*TASK OBJECTIVE*. Report all lines below with the word "type".

(Dataset entries)
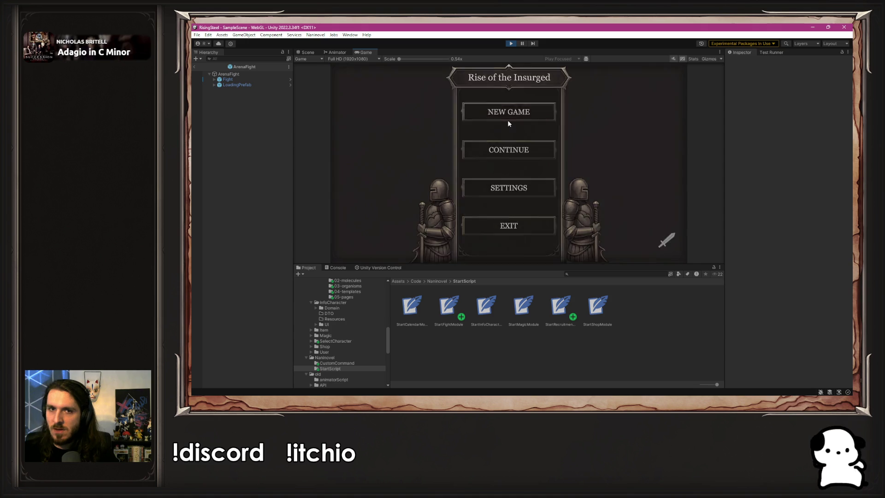
left_click(508, 120)
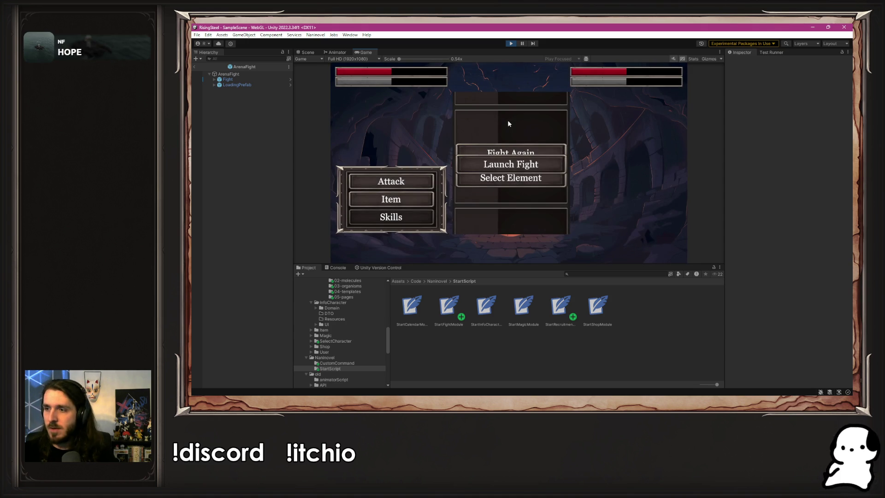
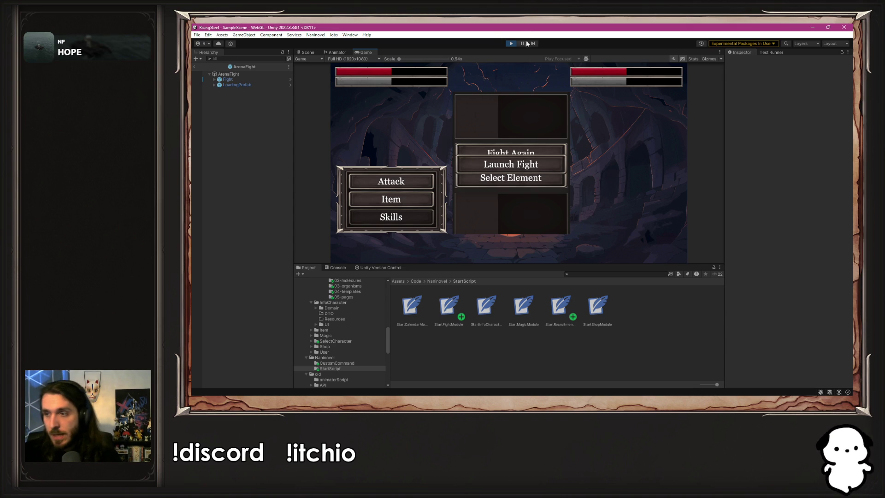
- Stop the play test and change line 3's ArenaBackground argument to {background}, then save
left_click(512, 43)
key("alt+Tab")
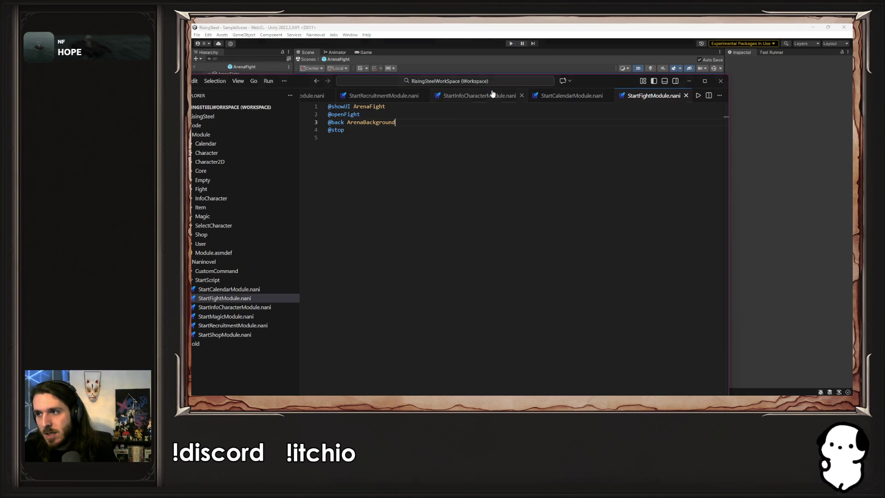
key("ctrl+shift+Left")
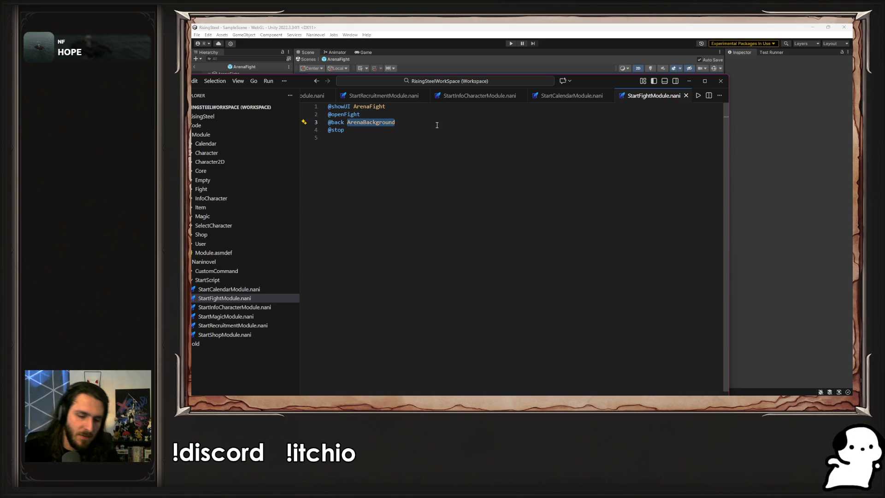
key("Left")
key("ctrl+shift+Right")
type("{")
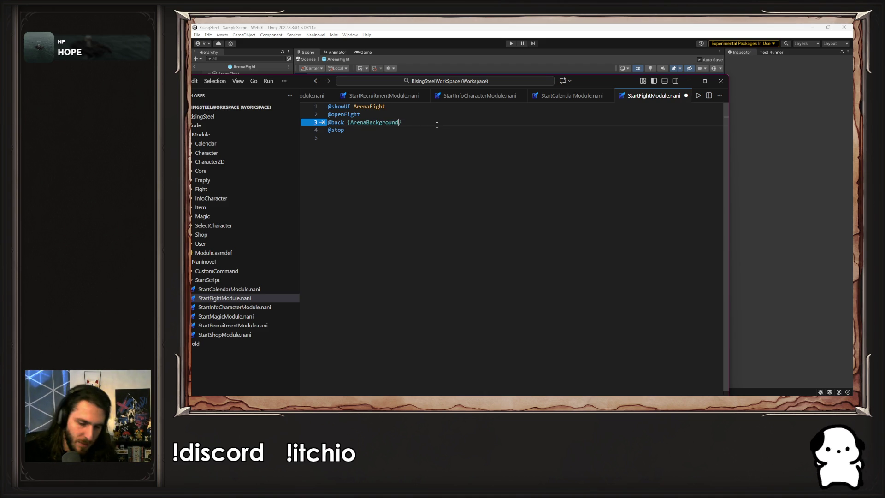
key("End")
key("ctrl+shift+Left")
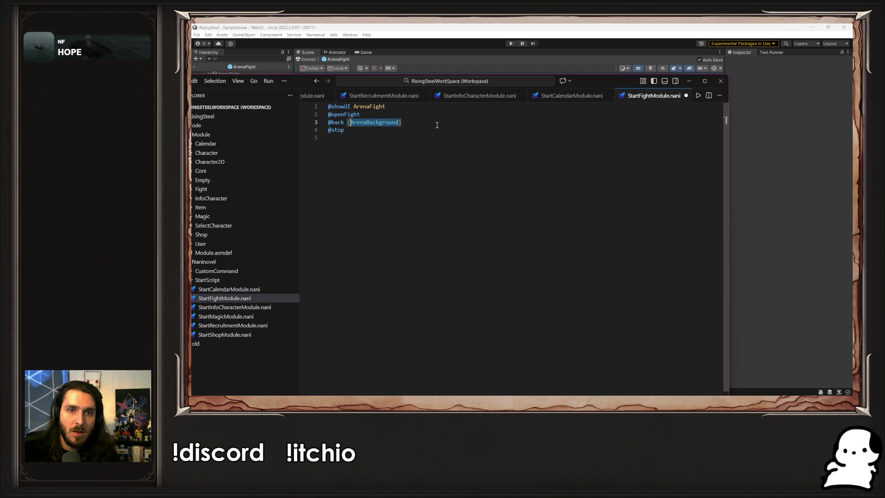
type("background")
key("ctrl+s")
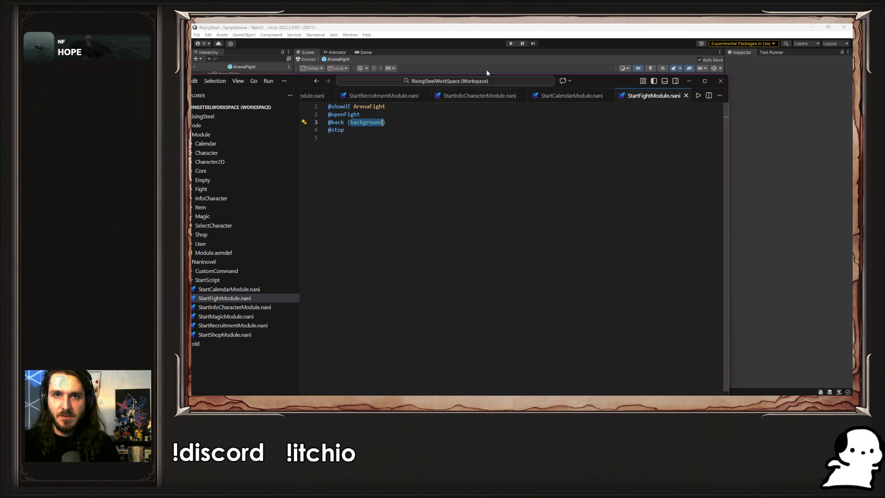
- Rename the braced variable to {fightBackground} and save the script
left_click(576, 55)
left_click(315, 35)
left_click(341, 85)
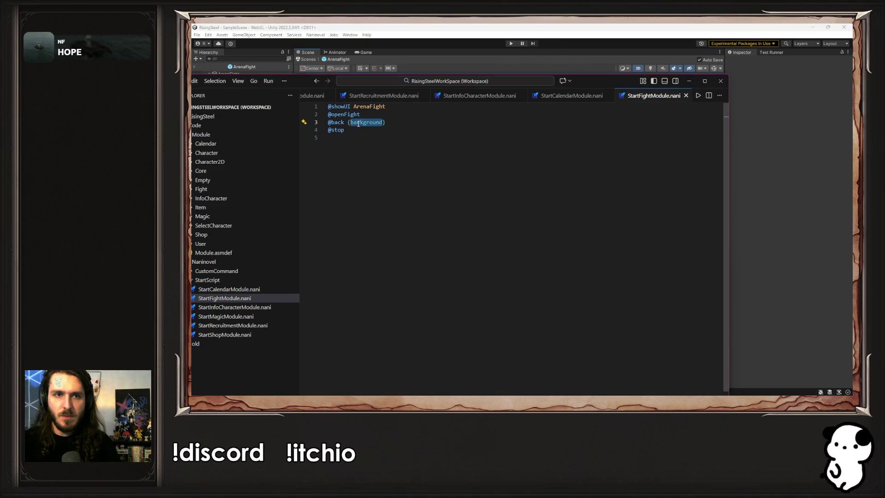
key("Left")
type("fight")
key("Delete")
type("B")
key("ctrl+s")
double_click(386, 123)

*RESULT*.
type("{")
type("background")
type("fight")
type("B")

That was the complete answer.